• _ABOUT THIS EXERCISE_: The answer must be one number: how many lines in the data below include the string "significant".

• _THE RECORDS_:
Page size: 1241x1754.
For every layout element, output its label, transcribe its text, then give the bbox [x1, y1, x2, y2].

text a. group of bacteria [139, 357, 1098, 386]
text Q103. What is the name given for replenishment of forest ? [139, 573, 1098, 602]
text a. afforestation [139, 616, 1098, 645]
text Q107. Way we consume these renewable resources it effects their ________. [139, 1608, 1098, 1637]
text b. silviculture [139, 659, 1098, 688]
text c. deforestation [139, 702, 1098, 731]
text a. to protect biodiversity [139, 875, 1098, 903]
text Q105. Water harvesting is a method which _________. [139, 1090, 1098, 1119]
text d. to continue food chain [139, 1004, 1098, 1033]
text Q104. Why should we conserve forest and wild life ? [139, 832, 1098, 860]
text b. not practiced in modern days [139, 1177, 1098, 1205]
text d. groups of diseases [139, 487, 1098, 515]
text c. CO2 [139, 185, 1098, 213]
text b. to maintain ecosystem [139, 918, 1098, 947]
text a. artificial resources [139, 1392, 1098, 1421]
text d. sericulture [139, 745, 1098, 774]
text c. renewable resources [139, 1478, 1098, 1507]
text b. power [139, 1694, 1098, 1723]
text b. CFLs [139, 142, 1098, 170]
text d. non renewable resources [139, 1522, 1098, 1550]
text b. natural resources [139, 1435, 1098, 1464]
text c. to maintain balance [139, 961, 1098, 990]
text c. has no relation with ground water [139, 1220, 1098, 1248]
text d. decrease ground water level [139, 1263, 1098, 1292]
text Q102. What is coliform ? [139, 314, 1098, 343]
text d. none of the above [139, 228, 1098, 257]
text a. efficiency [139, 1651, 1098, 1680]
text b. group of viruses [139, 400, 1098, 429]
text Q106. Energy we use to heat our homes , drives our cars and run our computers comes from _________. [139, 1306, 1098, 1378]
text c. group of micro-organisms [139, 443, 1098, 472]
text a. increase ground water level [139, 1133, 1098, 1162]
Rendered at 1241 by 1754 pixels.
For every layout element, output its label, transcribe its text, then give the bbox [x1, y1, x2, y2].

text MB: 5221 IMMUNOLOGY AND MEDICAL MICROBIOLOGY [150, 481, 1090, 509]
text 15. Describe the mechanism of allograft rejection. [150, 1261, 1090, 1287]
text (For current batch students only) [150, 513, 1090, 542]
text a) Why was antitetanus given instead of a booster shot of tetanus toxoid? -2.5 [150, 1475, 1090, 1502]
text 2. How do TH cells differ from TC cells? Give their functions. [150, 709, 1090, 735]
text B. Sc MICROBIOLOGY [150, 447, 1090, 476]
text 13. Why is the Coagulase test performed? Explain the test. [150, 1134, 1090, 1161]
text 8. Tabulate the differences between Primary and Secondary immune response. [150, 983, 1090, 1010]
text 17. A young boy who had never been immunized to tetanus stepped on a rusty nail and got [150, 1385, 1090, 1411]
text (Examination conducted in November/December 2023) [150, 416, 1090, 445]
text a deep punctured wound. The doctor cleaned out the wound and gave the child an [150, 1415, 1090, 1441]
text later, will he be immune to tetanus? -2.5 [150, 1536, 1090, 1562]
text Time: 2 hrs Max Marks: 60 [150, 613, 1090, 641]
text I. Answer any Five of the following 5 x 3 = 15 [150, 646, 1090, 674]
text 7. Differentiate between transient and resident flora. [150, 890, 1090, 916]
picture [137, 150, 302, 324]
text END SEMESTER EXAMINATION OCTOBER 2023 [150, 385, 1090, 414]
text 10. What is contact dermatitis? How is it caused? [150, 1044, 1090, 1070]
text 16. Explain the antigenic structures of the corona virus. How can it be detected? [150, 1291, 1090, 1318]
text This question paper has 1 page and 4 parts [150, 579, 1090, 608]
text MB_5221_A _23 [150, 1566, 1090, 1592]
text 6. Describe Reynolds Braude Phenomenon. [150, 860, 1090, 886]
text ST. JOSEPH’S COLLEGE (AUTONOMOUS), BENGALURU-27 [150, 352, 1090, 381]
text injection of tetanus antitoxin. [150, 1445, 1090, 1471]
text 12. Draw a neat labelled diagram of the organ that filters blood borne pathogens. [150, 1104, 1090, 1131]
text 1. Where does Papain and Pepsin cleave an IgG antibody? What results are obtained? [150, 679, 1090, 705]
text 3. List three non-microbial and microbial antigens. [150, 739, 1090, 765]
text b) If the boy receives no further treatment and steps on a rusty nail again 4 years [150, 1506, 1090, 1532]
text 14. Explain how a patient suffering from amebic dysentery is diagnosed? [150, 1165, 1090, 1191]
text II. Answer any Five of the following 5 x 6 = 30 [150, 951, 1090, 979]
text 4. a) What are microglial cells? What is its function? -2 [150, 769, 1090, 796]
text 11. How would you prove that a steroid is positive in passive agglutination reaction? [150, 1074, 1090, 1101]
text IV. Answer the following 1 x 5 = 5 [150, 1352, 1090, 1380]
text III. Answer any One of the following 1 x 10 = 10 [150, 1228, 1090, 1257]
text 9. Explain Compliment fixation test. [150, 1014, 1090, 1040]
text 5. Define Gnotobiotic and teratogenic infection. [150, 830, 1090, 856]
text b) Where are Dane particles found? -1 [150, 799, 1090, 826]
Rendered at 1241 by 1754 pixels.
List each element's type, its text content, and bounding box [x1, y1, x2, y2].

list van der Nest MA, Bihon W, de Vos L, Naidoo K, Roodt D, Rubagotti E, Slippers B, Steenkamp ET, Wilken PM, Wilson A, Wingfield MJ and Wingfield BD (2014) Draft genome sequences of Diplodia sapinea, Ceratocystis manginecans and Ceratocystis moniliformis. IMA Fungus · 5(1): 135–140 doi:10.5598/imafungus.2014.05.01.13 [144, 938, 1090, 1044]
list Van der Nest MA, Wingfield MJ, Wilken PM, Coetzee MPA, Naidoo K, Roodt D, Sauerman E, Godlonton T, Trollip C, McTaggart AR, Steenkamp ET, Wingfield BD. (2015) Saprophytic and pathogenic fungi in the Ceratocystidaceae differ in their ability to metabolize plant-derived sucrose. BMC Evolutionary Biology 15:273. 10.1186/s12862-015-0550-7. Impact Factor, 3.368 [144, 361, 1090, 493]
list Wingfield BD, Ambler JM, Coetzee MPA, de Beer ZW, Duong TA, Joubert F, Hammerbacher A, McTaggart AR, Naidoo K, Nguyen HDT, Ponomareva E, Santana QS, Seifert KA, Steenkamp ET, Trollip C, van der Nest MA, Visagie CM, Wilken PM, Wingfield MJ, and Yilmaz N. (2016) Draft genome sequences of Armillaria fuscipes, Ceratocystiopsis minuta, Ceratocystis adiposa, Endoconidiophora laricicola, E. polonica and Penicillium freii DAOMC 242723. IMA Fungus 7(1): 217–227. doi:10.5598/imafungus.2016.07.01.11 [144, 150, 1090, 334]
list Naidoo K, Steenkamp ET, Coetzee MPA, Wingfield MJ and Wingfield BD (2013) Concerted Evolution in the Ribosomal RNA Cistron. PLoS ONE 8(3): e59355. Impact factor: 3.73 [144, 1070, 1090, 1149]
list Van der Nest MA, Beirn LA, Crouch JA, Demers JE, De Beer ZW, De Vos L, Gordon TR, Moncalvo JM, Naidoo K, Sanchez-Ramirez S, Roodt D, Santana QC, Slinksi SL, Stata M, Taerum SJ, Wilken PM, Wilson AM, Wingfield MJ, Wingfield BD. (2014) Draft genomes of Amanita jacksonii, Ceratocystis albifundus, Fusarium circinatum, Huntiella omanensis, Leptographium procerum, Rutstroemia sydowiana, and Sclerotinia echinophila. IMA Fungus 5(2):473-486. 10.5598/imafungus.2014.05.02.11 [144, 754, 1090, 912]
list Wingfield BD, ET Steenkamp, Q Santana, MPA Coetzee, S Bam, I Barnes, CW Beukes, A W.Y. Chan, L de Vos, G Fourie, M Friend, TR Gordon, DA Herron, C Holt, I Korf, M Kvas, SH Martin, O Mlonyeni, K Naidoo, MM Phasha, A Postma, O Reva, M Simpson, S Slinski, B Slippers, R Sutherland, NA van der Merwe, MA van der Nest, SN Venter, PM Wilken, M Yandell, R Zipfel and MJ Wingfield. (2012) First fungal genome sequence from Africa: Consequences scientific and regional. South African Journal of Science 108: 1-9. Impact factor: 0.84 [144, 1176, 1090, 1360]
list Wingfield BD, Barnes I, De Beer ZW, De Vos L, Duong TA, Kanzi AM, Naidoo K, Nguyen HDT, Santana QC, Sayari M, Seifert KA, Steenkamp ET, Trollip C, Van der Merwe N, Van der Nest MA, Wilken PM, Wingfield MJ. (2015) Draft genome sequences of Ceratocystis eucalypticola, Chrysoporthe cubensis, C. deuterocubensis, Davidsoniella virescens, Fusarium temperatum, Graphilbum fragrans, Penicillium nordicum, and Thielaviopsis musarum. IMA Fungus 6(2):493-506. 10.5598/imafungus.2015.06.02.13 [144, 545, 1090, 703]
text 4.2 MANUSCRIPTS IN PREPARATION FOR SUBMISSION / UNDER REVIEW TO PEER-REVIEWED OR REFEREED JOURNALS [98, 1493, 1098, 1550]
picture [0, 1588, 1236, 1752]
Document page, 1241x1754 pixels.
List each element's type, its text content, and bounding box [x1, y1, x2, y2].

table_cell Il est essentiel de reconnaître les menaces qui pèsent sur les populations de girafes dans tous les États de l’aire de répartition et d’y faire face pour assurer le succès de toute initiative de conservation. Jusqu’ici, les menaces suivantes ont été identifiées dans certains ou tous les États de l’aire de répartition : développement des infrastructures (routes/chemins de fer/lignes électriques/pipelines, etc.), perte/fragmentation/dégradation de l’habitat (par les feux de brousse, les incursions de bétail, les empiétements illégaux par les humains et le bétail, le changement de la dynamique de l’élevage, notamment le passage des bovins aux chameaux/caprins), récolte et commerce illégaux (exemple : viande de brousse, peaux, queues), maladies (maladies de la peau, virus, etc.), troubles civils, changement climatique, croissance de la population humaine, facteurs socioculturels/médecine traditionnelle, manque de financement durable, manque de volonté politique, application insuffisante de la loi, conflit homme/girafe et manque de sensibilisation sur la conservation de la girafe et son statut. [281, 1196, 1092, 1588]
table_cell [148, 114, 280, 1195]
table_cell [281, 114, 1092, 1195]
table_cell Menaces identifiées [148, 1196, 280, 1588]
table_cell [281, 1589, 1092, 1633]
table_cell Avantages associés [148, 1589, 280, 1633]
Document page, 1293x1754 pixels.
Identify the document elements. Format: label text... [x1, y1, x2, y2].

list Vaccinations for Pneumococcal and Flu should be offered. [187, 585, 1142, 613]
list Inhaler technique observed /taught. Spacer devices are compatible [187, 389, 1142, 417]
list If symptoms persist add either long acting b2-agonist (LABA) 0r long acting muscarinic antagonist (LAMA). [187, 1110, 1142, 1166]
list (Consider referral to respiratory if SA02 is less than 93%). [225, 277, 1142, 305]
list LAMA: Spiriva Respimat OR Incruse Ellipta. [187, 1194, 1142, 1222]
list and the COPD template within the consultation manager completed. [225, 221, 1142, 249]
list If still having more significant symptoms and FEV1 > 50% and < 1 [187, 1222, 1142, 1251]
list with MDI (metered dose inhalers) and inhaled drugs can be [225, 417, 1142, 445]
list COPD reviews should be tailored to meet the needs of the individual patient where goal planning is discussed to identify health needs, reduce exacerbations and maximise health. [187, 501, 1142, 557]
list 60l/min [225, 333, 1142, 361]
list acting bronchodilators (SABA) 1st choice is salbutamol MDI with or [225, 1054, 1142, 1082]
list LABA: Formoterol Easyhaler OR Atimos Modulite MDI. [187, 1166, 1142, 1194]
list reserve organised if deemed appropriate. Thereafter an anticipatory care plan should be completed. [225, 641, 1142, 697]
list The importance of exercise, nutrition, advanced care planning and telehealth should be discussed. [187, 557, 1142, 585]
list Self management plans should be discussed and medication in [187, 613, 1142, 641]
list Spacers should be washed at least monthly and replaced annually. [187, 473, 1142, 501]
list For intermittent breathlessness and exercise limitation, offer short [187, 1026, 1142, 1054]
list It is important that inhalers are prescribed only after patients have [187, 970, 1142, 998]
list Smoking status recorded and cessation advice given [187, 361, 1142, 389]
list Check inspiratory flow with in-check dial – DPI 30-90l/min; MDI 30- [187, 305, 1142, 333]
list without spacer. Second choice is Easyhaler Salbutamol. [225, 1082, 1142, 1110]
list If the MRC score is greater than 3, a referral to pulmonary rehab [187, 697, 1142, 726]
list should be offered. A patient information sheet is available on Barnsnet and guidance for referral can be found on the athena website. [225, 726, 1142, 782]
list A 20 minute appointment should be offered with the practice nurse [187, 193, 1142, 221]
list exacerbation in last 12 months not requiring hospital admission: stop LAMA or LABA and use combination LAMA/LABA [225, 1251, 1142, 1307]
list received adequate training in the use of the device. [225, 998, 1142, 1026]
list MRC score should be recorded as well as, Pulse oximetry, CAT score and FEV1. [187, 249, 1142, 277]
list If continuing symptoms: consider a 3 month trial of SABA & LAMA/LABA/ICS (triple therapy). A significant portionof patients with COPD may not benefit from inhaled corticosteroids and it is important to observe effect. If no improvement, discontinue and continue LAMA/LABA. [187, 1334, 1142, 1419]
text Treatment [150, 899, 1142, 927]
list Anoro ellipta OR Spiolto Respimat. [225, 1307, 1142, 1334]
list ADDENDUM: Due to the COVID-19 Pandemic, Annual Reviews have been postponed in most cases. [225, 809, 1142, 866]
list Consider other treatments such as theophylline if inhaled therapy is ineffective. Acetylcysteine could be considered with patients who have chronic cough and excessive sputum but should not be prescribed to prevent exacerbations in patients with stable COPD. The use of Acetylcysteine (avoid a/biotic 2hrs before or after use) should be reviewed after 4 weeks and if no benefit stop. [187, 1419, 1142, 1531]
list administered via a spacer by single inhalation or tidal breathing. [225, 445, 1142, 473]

• _EXPECTED OUTPUT_: 2